In questo periodo ci stiamo occupando molto delle vacanze d’estate 2012, sia perché ormai manca poco alle agognate ferie, sia perché quest’anno molti italiani dovranno fare i conti con un budget davvero risicato.
Le vacanze senza spendere tutto lo stipendio sono possibili, a maggior ragione quando anche le spiagge diventano low cost. Un modo creativo per reagire al calo di affluenza e invogliare gli italiani a regalarsi qualche giorno di mare.
L’estate 2012 dovrà fare i conti con un crisi economica che non accenna ad allentare la morsa, e che anzi è stata resa ancora più pesante dal carico di tasse arrivato nell’ultimo semestre. Più del 50% degli italiani non potrà partire per le ferie estive, e questo ovviamente si riverbera sulle attività commerciali, che devono inventare nuove formule per attirare i clienti. I lidi, che rappresentano il 60% delle coste balneabili, fungono da esempio perfetto in questo senso: ingressi scontati, promozioni e abbonamenti low cost sono diventati la norma.
Secondo i primi dati l’avvio di stagione è stato disastroso, e in spiaggia è più facile trovare ombrelloni chiusi che aperti. Gli italiani prediligono il mordi e fuggi, e il paesaggio sulle coste è davvero desolante. Il vantaggio per il turista è che i prezzi calano drasticamente rispetto alle medie di stagione. D’altra parte le nuove regole europee sui lidi e sulle concessioni stanno riducendo i margini di guadagno, tanto che non è raro vedere strutture in vendita su Internet, laddove prima chi possedeva uno stabilimento lo tramandava per generazioni.
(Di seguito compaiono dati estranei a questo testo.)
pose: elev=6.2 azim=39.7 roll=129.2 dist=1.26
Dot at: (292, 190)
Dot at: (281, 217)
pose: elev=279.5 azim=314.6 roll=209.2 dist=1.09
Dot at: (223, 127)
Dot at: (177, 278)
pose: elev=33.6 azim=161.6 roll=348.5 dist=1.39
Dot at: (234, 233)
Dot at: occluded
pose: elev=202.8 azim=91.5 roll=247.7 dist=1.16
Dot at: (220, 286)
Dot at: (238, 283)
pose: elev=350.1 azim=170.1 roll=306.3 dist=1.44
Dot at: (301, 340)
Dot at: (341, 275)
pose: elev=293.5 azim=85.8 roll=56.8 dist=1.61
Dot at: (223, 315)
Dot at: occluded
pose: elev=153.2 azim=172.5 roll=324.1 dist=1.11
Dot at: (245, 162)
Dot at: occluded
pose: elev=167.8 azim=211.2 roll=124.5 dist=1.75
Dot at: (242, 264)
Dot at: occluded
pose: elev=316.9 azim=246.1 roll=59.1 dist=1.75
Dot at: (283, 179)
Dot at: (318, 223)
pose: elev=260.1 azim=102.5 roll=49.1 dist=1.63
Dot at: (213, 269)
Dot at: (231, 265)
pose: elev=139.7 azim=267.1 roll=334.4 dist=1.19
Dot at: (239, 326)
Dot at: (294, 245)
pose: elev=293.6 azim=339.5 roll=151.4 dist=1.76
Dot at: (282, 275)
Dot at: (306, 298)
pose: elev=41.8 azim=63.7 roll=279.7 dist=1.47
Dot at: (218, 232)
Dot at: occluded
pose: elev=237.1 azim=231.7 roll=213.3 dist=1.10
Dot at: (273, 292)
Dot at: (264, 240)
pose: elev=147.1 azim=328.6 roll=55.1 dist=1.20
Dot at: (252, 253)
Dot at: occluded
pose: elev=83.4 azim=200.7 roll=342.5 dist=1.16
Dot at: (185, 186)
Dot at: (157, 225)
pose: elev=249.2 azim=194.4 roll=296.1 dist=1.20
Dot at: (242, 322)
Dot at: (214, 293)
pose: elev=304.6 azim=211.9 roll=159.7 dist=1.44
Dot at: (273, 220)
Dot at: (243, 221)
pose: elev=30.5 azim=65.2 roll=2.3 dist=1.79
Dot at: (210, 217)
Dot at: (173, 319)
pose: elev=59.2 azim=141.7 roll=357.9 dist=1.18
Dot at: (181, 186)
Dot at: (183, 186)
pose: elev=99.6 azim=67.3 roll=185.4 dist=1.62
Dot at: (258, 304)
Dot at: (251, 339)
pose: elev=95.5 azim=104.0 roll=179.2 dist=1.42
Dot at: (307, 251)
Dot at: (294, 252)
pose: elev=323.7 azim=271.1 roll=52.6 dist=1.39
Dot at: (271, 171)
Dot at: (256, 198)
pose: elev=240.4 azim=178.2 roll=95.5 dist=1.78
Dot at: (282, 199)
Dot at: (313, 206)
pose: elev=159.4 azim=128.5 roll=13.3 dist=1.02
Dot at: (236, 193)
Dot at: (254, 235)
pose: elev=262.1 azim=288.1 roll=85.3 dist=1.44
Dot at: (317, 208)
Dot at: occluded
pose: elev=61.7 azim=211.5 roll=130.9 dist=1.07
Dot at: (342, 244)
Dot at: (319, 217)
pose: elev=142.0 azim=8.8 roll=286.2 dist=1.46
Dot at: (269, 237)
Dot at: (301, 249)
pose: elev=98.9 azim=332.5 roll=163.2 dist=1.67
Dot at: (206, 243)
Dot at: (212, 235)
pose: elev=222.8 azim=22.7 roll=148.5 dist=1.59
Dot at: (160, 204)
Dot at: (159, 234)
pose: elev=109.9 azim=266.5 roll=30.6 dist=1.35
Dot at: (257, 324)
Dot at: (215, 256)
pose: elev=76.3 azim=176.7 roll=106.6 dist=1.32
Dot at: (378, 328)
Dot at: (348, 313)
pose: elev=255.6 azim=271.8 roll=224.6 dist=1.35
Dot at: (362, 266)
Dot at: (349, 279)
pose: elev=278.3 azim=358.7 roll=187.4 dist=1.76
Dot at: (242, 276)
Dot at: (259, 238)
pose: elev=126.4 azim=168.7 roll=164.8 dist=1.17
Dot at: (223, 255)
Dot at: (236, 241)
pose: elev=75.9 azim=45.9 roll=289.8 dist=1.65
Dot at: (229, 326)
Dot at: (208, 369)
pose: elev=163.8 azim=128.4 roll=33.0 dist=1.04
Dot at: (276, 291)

Con la caduta dei privilegi, anche i bagni più famosi devono stringere la cinghia, come dimostra l’esempio di Nettuno di Viareggio, che per il week end offre l’opzione “paghi due, prendi tre”, con la domenica gratis. I prezzi per ombrellone sono scesi a 25 euro per le prime due file arrivando anche a 12 per l’offerta famiglia. Anche i locali e ristoranti si sono adeguati, puntando sul cibo low cost (hamburger e focacce) più che sui pasti luculliani. La stessa situazione si trova in altre località esclusive della Versilia, dove a conti fatti manca già un terzo dei turisti.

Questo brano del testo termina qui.